As heading to Atlanta for the Sweet 16, John Calipari implored his UK basketball team to do, or not do, one thing.

“Don’t drink the poison.”

The term likely draws inspiration from Alabama head football coach Nick Saban, who instructed his team to stay away from “rat poison,” meaning stories and news segments produced about the players.

In the days following an upset-filled first weekend of the NCAA Tournament that left UK as the highest seed in the South region, some national outlets found UK’s potential path to the Final Four to be the easiest among remaining teams in the tournament.

Calipari wants his team to stay away from all ideas like that.

“There are no easy roads in this tournament. If they drink that poison, we’ll be done Thursday. If they don’t drink the poison, it’ll be a dogfight Thursday, and we’ll see what happens,” Calipari said.

He also said that seeds no longer matter at this stage of the tournament. According to the Hall of Fame head coach, when a team makes it past the first weekend, its seed no longer matters– a team can eliminate or be eliminated by anyone.

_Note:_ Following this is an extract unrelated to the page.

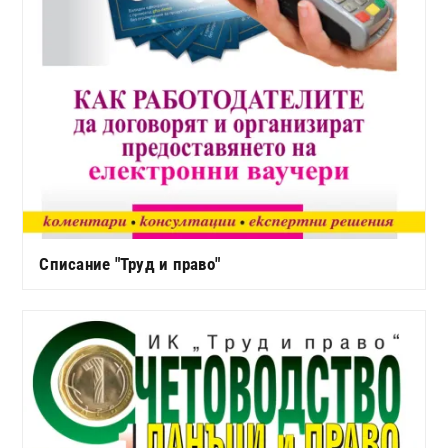
Списание "Труд и право"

“Who cares about seed now? Seeds don’t matter. It’s who’s playing well. If you’re playing well, you advance. If you’re not playing well, guess what; you don’t advance,” Calipari said.

UK will face nine-seed Kansas State in its regional semifinal, a team that scored only 50 points in a win over UMBC to advance to the Sweet 16. Its head coach, Bruce Weber, is using the team’s media reputation in an entirely different manner.

After the team was “re-seeded” as one of the worst remaining teams by outlets covering the NCAA Tournament, Weber made sure his team knew and that they would remember that while they played.

“I don’t know if they saw it, but we made sure they saw it, and we put it up on the board. Obviously the game was ugly the other day, but I don’t think people appreciate what UMBC did to Virginia,” Weber said.

One coach wants to stay away from the “poison,” the other wants to use it to invigorate his team. One philosophy will carry a team to the Elite Eight on Saturday to play the winner of seven-seed Nevada against 11-seed Loyola-Chicago.